Figure 3: Pharmacogenetic analysis of toxicity and response.

(A) Characterisation of selected treatment-related adverse events in TYMS 3R/3R patients treated at 1,500 mg/m² during the first cycle or all cycles. (B) Per-cycle probability of a 65-year old individual on intermittent schedule capecitabine with TYMS 3R/3R genotype experiencing global grade ≥3 toxicity.
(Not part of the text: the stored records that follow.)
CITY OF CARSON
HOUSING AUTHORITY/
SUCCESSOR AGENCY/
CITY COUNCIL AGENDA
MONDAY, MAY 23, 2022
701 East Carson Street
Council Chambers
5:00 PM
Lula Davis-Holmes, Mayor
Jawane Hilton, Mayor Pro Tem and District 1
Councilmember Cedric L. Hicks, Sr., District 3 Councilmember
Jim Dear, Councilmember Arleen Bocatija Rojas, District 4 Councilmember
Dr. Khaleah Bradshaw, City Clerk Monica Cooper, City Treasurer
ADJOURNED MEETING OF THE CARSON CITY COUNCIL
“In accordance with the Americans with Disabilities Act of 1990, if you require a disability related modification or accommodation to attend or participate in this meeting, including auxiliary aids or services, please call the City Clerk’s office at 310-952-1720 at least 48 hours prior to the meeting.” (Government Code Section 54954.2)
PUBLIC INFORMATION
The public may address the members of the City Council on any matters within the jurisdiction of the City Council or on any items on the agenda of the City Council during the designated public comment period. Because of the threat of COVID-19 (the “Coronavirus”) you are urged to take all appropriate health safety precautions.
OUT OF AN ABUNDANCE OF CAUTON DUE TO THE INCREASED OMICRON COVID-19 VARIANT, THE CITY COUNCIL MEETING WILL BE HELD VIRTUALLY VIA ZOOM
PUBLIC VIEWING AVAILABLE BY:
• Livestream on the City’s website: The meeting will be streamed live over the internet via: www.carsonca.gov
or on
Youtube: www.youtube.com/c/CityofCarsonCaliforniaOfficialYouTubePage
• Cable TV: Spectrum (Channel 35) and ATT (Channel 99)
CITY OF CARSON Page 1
Dashed curved lines represent 95% confidence interval. Dotted horizontal line represents cut-off probability, wherein maximum tolerable dose is declared if more than one of three patients experienced dose-limiting toxicities. (C) Relative change (%) in sum of target lesion size from baseline at best overall response in eighteen evaluable patients. Target lesions were not measured in 2 patients, and tumour assessment at the end of cycle 2 was not completed for 3 patients as a result of clinical deterioration or development of new lesions. Dotted lines indicate RECIST cut-off for partial response (−30%) and progressive disease (+20%). The TYMS genotype for patients are also annotated: 3R/3R (o), 2R/2R (#), 2R/3R (+). Abbreviations: HFS, hand-foot syndrome; PR, partial response; SD, stable disease; CD, clinical deterioration; PD, progressive disease; b.i.d., twice daily.